El origen de la palabra diamante proviene del griego adamas, adamantis, que se puede traducir como el adjetivo ‘invencible’. El término se compone de una raíz indoeuropea, dam, que significa ‘someter’ y de un prefijo de negación, a. Con ambos elementos se hace referencia directa a la dureza de esta piedra preciosa, es decir, ‘que no se doblega’. De hecho, el diamante está considerado como el material más resistente sobre la faz de la Tierra. Ello se debe, básicamente,  a que los átomos de carbono (el elemento indispensable para la vida) que lo componen están dispuestos en forma de una red cristalina.

Sin embargo, a pesar de su origen griego, la palabra diamante en un principio fue utilizada y popularizada por los romanos, a través de su acepción popular de diamans, diamantis del latín vulgar y que después pasó al medieval escrito. Asimismo, no faltan mitos y leyendas alrededor de su creación que han llegado a nuestros días. Griegos y romanos consideraban a los diamantes lágrimas de los dioses, destellos de estrella o flechas de Cupido. Incluso Platón los percibía como seres vivos con espíritus celestes en su interior. Por su parte, la primera referencia conocida se remonta al siglo IV a.C., en la antigua dinastía india Maurya.

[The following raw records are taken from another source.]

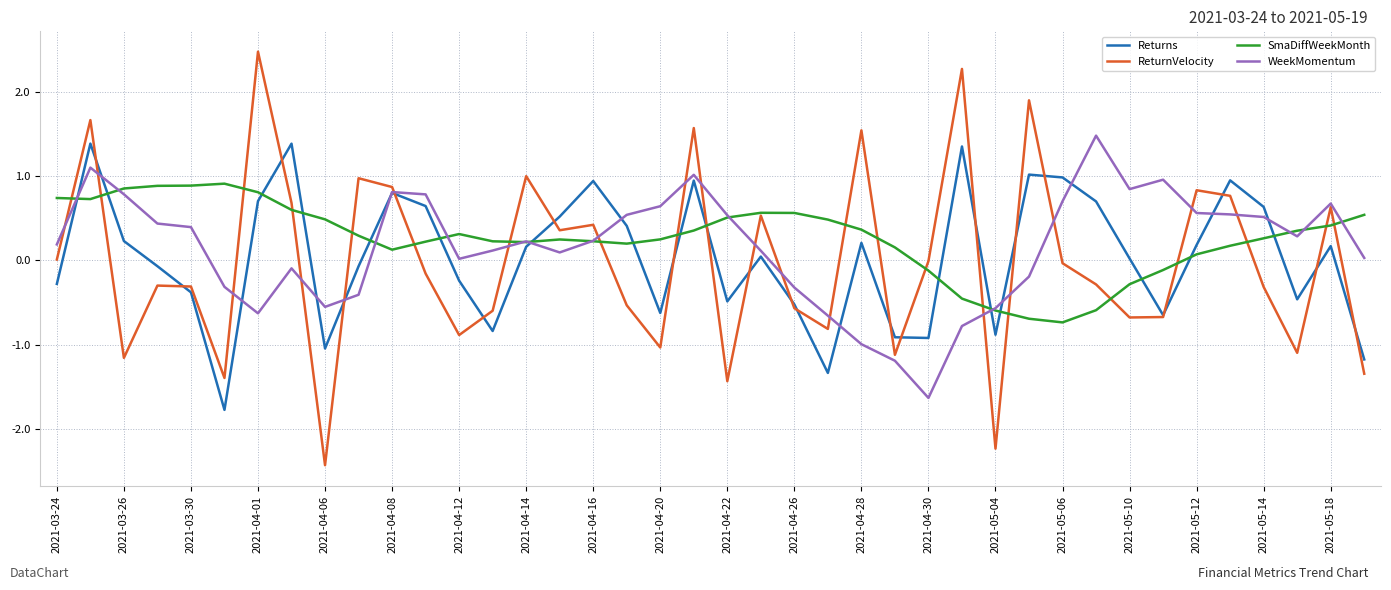

What are all the series names shown in the legend?

Returns, ReturnVelocity, SmaDiffWeekMonth, WeekMomentum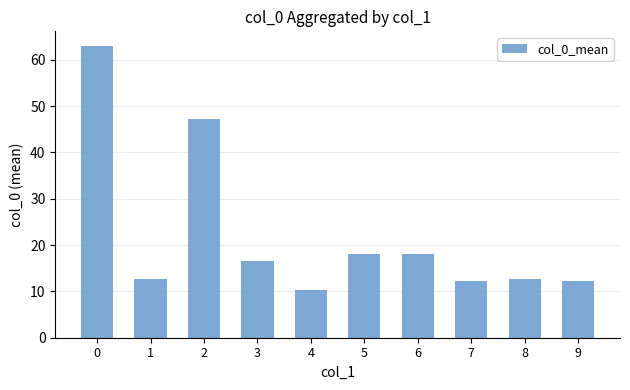

How many data points are less than 16?

5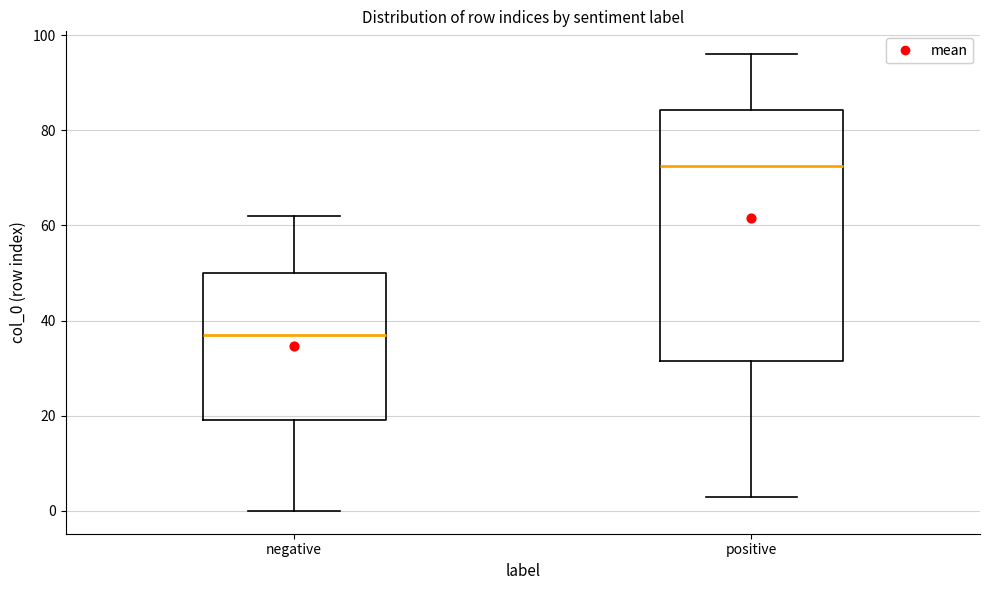

Where does the median line of the box for negative sit on the y-axis? The values are not printed on the chart, so give them approximately, as read against the axis.

38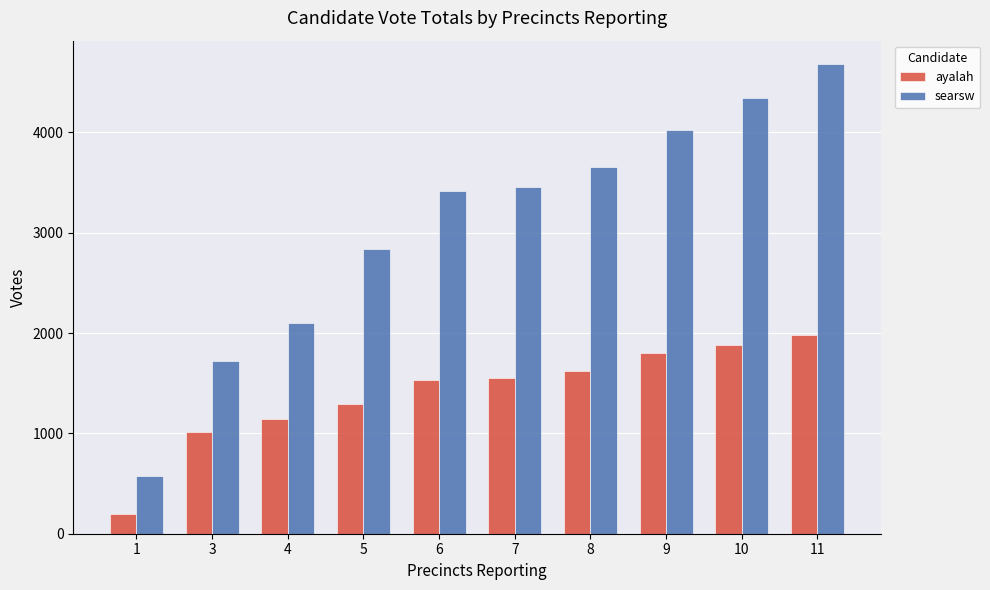

Is it true that searsw equals 3412 at 6?

True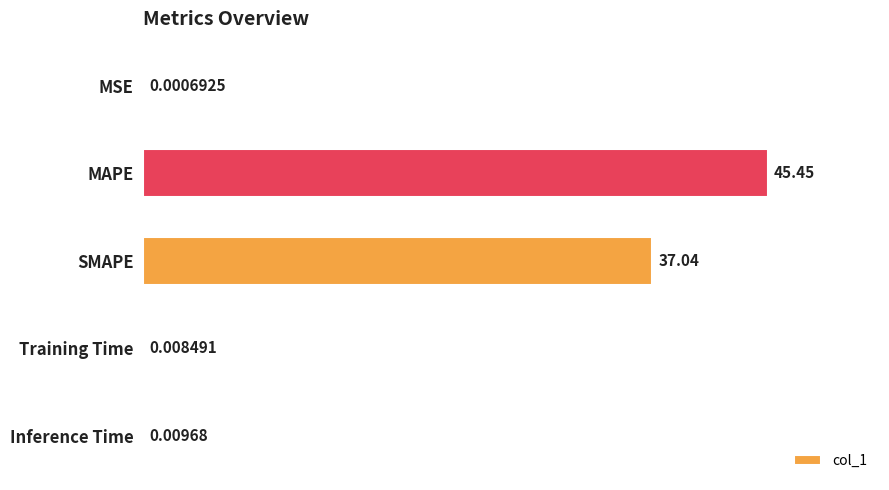

Between Inference Time and SMAPE, which is larger?

SMAPE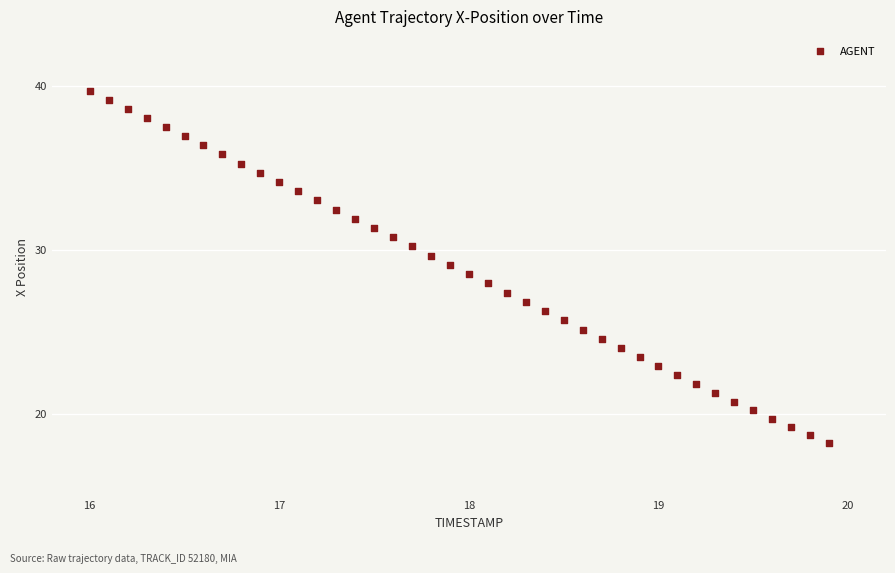

What is the range of X values (max minus min)?

3.9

Los propios hindúes se consideraban a sí mismos descendientes de los diamantes, fruto de un rayo que golpeó a alguna de estas rocas. Los hebreos pensaban igualmente que un diamante era capaz de dictaminar la culpabilidad o inocencia de un reo, en función del vigor de luz que transmitiera enfrente del acusado. También poderes mágicos les otorgaban los romanos, por lo que los llevaban consigo en las batallas. Durante la Edad Media se preservó esta tradición pero en exclusiva para reyes, aunque se usaba del mismo modo para curar enfermos.

En suma, el diamante siempre ha despertado nuestro interés e imaginación, gracias a sus sorprendentes cualidades.